As long as the United States continues to summarily deport Salvadorans who break the law in the country, it will be difficult to rein in the gang violence.
Mass deportations to El Salvador in the 1990s and a failure to coordinate with Salvadoran authorities make the United States partly responsible for the rise of violent gangs in the Central American country, Salvadoran observers have said.
Following a wave of armed violence and murders that claimed the lives of 87 people in 72 hours, the Salvadoran government on March 27 launched an offensive against the gangs, or "maras," under a State of Exception. So far, authorities have arrested more than 21,000 suspected gang members and collaborators, leading to a drop in homicides, disappearances, extortion and other violent crimes.
Salvadoran anthropologist Marvin Aguilar said the government crackdown on gangs enjoys great popular support from a public weary of the constant violence that has marred life in El Salvador for the past 30 years. Over this period, the gangs have grown out of control, increasingly aware of their own power and capacity to terrorize and dominate communities.
While the successive Salvadoran governments since 1992, when peace accords that put an end to years of civil war were signed, also bore blame for the proliferation of gangs, the United States played a role by "mass deporting Salvadorans it considered a nuisance... without taking any preventive measures," said Aguilar.
The emergence of the criminal gangs that plagued El Salvador and other Central American countries, such as Honduras and Guatemala, can be traced back to the 1980s in the U.S. city of Los Angeles, California, studies showed. Many Salvadorans who fled the civil war settled in L.A., gradually organizing to defend themselves from discrimination and abuse from the authorities and other Latino or African-American minorities.

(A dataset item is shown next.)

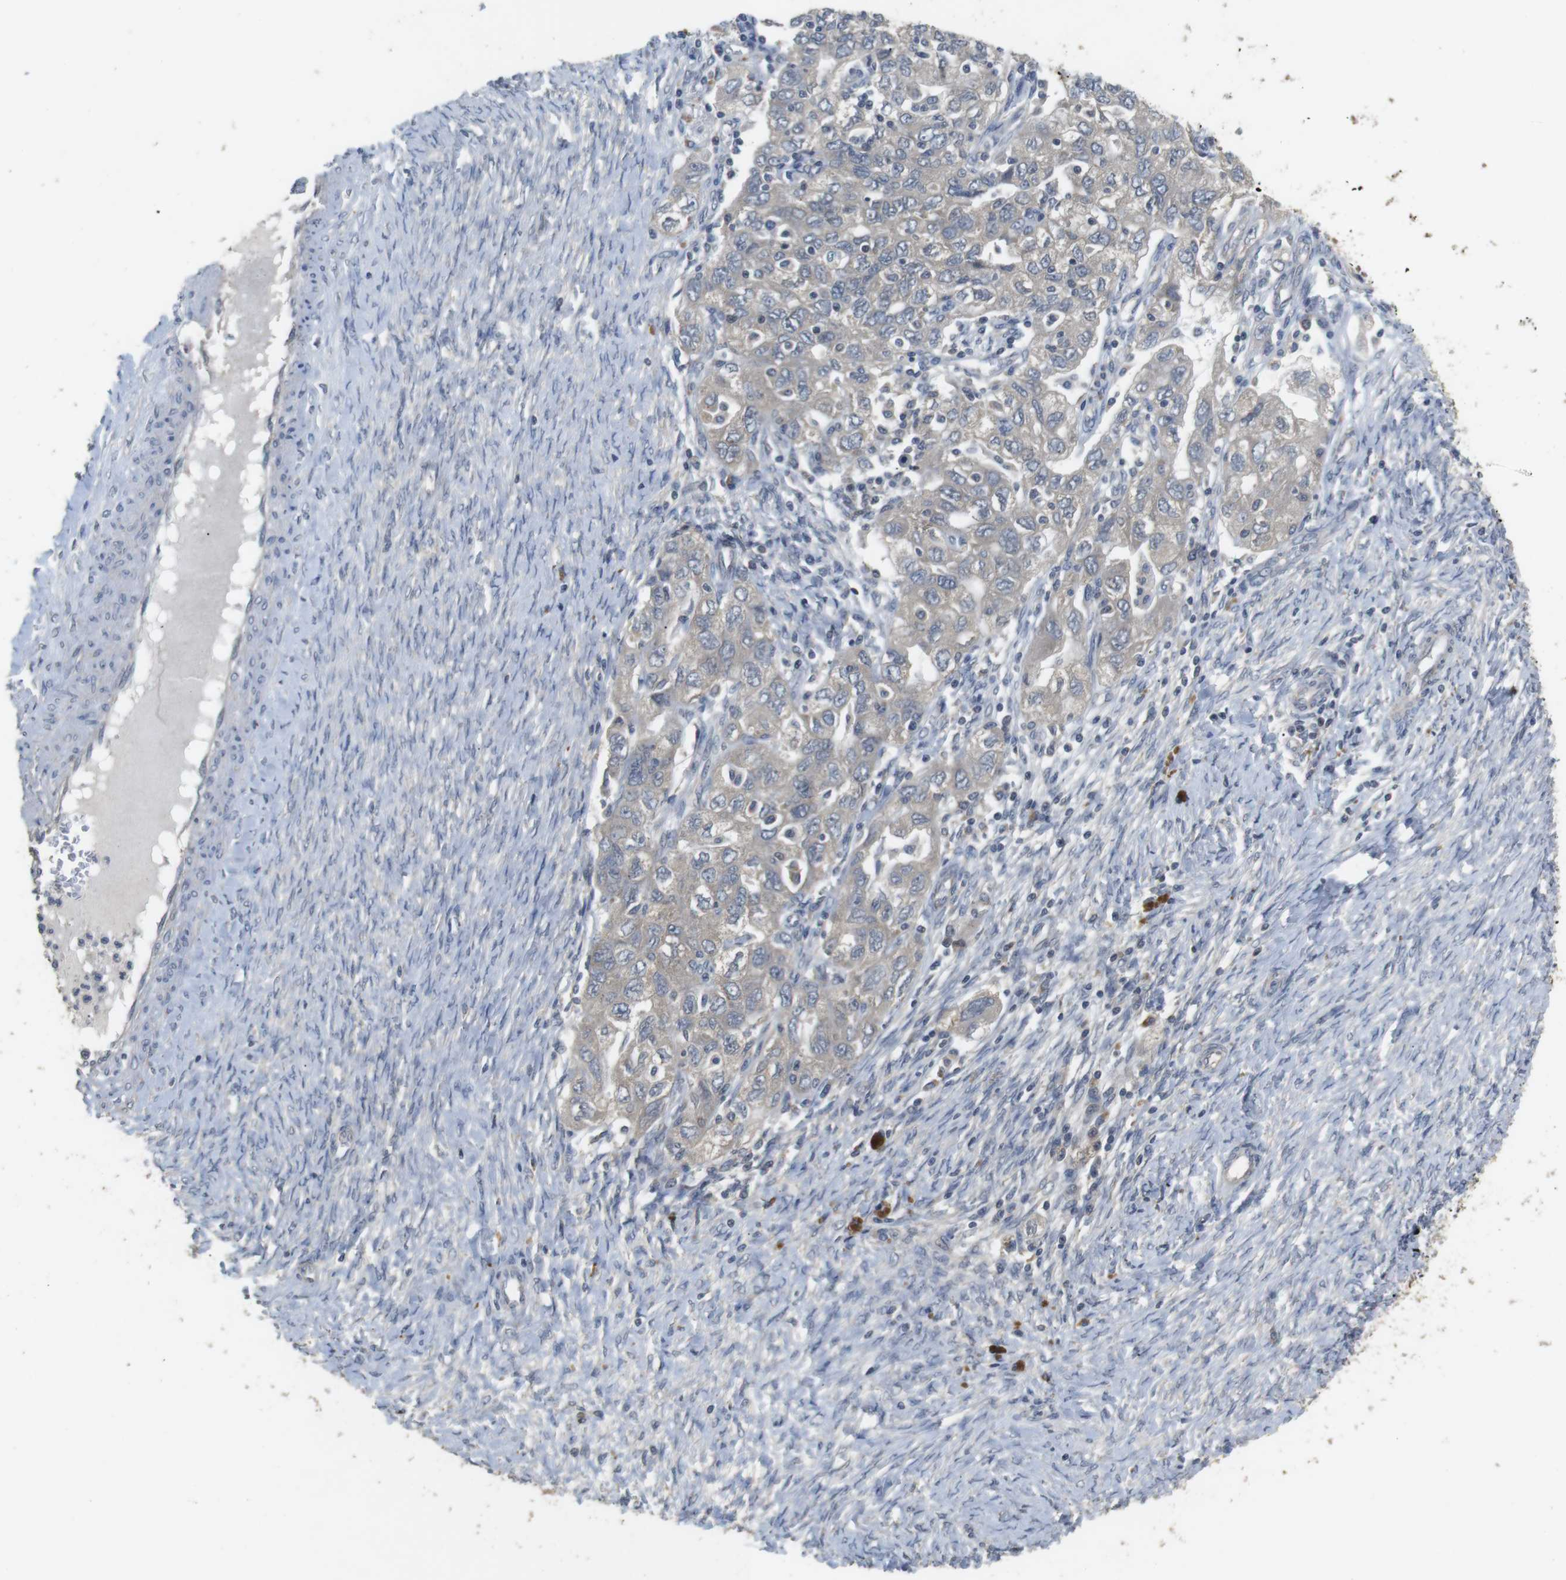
{"staining": {"intensity": "negative", "quantity": "none", "location": "none"}, "tissue": "ovarian cancer", "cell_type": "Tumor cells", "image_type": "cancer", "snomed": [{"axis": "morphology", "description": "Carcinoma, NOS"}, {"axis": "morphology", "description": "Cystadenocarcinoma, serous, NOS"}, {"axis": "topography", "description": "Ovary"}], "caption": "This is an immunohistochemistry micrograph of ovarian serous cystadenocarcinoma. There is no staining in tumor cells.", "gene": "ADGRL3", "patient": {"sex": "female", "age": 69}}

The objective of these organizations changed over time, evolving into criminal gangs involved in robberies, assaults, drug trafficking, extortion and homicides. The U.S. response was to deport gang members, who brought their gang way of life to their countries of origin. The deported were young people, some of whom had not even lived in El Salvador, and they were thrown into the streets outside the airport.
"The way they found to survive was to recruit young people in the poorest communities, making them see that solidarity and brotherhood could solve the problems of poverty and marginalization," Aguilar said.
According to Salvadoran security and criminology expert Ricardo Sosa, as long as the United States continues to summarily deport Salvadorans who break the law in the country, it will be difficult to rein in the gang violence.
"If these Salvadorans are committing crimes within the United States, they should be legally tried -- captured and prosecuted there. They should have the right to... defend themselves within the United States," Sosa said, adding that the United States "has not found an answer to the problem of the gangs and yet it wants to give us instructions -- that is not credible."
Salvadoran President Nayib Bukele has accused U.S. officials of being insincere when they allege Washington supports and supported the fight against gang violence in El Salvador and Central America.